Back to School
From kindergarten through college, returning students may not be coming back to more difficult reading, writing and mathematical tasks, but they will be able to ascend to the next level of sensitivity. But to what avail?
For example, students may graduate high school not ready to read at college level but they will know what to say to someone who just had a sex-change operation. “There’s news today that students at Batavia High School in New York will be greeted by administrators, counselors, and psychologists when they return on September 6th for forums and question-and-answer sessions about ‘gender identity issues’ and transsexualism,” Gary Bauer reports in Our American Values. “(And I thought geometry and physics were hard enough to understand!)”
“Evidently, one of the male teachers at Batavia High School will be returning this year as a woman and school administrators are hoping these Q & A sessions ‘will keep the issue from becoming a distraction in the classroom.’”
Perhaps much to the surprise of political activists, the Republican U. S. Congress has made no effort to eliminate bilingual education, the Wall Street Journal’s John Fund notes. At the same time, some of the constituents the program was designed to assist are not exactly effusive in their gratitude for the federal program.
“In Richmond, California, kids are told by their parents, ‘No, you must not speak English to the enemy,’” Fund said at an August 25th symposium at Paul Weyrich’s Free Congress Foundation.
Fund spoke on a panel assessing the 2006 congressional elections that also featured his former boss—syndicated columnist Robert Novak. All of the panelists discussed the public’s ambivalence towards the war on terror but Fund, in particular, blamed America’s educational system for any confusion over the conflict.
“I think our schools have really fallen down on the job,” Fund said at the forum. “Ask them if they even know what the word Wahabbi means,” Fund said, referring to the radical Islamic sect that has claimed many adherents in the terror network. Fund has served as a writer and editor at the Journal for better than two decades.
As Christina Hoff Sommers and Sally Satel show in their book, One Nation Under Therapy, the post 9/11 current events curricula, like most public school offerings is longer on sensitivity training than on knowledge of terrorism and terrorist groups.

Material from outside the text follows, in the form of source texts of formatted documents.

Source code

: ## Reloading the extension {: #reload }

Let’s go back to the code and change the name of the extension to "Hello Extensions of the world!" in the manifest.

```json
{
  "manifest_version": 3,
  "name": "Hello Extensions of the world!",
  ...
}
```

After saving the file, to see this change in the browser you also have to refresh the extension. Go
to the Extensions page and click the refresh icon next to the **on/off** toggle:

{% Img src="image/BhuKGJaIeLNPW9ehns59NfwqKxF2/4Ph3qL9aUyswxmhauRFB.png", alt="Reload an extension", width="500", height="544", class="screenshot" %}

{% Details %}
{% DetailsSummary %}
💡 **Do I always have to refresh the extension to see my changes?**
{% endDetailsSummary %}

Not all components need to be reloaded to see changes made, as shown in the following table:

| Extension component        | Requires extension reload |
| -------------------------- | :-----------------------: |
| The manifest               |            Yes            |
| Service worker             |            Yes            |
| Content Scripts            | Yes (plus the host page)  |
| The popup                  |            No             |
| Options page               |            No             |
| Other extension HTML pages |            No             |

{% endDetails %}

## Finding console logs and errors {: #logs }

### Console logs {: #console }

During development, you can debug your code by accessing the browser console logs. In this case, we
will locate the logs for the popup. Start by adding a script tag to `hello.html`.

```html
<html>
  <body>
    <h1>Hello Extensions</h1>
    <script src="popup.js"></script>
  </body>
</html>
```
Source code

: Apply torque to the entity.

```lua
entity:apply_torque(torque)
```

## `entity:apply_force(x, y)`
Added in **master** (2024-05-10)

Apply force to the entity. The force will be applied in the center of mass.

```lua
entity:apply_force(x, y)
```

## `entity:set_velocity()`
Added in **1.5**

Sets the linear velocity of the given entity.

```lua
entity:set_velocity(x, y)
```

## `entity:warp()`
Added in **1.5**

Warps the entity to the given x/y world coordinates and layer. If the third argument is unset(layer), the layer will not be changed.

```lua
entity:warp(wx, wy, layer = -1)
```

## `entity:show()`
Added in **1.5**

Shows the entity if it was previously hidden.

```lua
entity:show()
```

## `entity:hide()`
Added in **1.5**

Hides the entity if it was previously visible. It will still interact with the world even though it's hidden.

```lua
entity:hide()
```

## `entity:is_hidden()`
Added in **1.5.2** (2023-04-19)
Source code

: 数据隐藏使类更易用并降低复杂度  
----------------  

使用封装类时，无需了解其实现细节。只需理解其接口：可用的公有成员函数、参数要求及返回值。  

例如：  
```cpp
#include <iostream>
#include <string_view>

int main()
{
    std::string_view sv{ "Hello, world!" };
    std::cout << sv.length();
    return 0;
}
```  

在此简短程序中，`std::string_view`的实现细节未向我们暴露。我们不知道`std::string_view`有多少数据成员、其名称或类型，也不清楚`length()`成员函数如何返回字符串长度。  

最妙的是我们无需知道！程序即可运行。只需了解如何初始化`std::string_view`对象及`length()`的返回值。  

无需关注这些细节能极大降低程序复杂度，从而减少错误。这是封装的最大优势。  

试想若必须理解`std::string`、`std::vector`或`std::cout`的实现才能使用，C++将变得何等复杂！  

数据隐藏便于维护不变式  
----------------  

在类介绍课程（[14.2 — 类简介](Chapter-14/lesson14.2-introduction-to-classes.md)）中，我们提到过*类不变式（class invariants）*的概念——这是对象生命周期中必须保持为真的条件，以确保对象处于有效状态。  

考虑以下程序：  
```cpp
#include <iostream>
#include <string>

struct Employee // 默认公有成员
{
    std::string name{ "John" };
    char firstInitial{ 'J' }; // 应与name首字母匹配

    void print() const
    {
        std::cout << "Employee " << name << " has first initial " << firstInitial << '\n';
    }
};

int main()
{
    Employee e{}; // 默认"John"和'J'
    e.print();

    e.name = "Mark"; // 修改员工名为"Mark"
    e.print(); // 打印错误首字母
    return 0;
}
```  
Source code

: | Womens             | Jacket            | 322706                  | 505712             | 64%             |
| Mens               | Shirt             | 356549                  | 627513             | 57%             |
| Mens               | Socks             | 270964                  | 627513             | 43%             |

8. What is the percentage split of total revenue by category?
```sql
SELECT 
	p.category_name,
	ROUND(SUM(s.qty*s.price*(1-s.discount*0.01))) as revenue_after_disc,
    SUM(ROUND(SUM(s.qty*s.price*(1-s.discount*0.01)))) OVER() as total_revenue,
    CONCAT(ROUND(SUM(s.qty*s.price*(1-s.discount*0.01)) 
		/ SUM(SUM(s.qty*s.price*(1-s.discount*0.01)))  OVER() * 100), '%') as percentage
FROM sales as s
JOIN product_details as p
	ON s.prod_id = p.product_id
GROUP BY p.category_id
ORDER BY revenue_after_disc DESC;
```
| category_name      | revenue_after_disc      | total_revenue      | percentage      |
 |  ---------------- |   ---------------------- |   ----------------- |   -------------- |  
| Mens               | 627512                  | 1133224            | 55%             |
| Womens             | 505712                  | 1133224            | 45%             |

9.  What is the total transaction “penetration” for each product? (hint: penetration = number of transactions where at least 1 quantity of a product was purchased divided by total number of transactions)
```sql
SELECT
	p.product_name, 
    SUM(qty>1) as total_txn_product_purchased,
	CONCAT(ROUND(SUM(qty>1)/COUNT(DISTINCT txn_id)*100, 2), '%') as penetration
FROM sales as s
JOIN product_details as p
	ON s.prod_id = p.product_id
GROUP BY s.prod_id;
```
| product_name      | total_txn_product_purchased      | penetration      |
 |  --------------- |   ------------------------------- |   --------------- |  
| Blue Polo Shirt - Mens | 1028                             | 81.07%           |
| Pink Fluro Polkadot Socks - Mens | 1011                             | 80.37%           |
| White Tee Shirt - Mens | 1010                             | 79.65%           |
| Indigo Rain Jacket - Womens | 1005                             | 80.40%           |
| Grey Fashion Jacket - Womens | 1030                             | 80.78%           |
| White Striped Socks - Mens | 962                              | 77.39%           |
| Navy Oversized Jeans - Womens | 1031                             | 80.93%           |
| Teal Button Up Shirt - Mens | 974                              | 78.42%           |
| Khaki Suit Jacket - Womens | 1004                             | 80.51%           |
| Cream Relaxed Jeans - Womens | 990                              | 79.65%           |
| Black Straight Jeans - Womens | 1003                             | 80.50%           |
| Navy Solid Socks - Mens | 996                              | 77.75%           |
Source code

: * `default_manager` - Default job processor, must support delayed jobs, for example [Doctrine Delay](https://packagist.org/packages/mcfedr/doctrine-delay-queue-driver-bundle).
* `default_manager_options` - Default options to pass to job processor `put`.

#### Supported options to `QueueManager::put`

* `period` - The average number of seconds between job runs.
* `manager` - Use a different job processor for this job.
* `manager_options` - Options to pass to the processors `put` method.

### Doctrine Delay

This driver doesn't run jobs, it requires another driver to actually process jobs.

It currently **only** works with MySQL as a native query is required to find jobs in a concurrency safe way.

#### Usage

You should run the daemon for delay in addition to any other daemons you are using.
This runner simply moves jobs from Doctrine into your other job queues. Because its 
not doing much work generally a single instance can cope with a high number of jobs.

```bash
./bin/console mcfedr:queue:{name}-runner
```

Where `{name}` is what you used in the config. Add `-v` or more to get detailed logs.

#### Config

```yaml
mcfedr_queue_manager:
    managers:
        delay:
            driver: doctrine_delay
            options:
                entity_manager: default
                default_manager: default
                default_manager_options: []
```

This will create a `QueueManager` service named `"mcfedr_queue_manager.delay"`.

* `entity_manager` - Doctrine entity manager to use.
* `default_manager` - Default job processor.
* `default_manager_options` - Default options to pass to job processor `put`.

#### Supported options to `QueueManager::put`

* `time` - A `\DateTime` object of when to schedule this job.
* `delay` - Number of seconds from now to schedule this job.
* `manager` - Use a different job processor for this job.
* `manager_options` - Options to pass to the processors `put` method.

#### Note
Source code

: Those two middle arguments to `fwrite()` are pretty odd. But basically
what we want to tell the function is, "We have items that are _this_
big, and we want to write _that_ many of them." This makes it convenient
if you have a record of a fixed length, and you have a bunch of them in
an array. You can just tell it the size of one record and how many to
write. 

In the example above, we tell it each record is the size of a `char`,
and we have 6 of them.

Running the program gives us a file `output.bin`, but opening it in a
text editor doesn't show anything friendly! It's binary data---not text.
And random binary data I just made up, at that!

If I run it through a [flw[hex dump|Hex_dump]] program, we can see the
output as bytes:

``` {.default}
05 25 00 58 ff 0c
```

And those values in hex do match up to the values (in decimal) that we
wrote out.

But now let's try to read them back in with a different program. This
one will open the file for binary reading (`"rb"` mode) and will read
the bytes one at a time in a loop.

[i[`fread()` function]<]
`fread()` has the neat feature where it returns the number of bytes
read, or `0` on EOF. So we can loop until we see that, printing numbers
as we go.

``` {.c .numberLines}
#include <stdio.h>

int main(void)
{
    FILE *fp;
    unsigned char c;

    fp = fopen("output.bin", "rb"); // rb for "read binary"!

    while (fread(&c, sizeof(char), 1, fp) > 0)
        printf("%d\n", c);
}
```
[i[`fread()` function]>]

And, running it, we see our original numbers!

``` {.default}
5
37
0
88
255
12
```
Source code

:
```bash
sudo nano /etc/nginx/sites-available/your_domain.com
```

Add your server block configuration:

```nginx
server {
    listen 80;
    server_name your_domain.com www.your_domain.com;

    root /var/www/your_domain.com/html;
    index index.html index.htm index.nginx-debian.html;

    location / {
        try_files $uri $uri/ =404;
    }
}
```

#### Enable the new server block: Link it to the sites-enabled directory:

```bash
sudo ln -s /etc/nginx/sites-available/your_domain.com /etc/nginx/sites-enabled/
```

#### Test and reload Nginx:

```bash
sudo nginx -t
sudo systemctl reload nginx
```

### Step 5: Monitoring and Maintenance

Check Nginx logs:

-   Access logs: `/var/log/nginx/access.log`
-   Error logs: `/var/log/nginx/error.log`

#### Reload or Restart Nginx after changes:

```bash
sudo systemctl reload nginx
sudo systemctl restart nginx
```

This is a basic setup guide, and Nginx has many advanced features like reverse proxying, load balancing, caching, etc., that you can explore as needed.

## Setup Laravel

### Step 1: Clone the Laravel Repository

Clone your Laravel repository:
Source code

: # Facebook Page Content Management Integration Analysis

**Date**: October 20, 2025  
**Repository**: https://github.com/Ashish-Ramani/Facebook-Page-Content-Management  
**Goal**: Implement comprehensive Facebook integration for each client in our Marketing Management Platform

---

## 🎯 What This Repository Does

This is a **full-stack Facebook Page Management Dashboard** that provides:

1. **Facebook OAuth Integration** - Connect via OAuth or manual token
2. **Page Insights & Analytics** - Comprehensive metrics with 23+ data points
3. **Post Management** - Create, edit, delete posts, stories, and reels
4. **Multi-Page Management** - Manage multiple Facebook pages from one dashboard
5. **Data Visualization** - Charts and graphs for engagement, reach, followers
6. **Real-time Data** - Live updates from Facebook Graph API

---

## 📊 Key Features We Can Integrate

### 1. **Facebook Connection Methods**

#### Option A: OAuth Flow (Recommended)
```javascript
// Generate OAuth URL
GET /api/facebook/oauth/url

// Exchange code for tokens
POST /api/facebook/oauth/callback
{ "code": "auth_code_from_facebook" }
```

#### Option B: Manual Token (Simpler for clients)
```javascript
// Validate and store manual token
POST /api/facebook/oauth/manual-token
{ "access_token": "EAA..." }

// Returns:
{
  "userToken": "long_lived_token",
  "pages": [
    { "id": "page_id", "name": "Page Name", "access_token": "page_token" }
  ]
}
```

With all this sensitivity, you would think that the schoolyard bully is a figure from the mythic past. Thus, it comes as something of a shock to learn that “nearly 30 percent of U.S. school children will be bullied or bully other children this year,” according to a study released this year by Melissa Holt, a research scientist with the University of New Hampshire Crimes Against Children Research Center.
But then, it depends on how you define bullying. “The bullying, which can be perpetrated by one or more students, can be physical or verbal,” according to Lori Wright of UNH Media Relations. “Whereas boys are more likely to be involved in physical bullying, girls are at higher risk for relational bullying (gossip and rumor-spreading).”
“Both sexes can be victims of ‘derogatory speculation’ regarding sexual orientation.”
“In general boys experience more physical bullying victimization, and girls are more likely to be targets of indirect victimization, such as being excluded by social groups,” Wright explains.
“In addition, a study conducted in the United States revealed that youth identified as bullies in school had a 1-in-4 chance of having a criminal record by age 30,” Wright’s release reveals. If I ever identified a source that broadly, I would be besieged by every left-wing stalker in cyberspace.
And how does the author of the study recommend addressing the problem? “Helping a bully recognize their potential for positive contributions and learning how to use their power in healthy and meaningful ways, such as focusing energy on hobbies or causes, will alleviate bullying problems and the long-term consequences associated with bullying,” Holt says.
Can you just see it? “Spike, have you ever considered joining the Rainforest Action Network?”
Malcolm A. Kline is the executive director of Accuracy in Academia.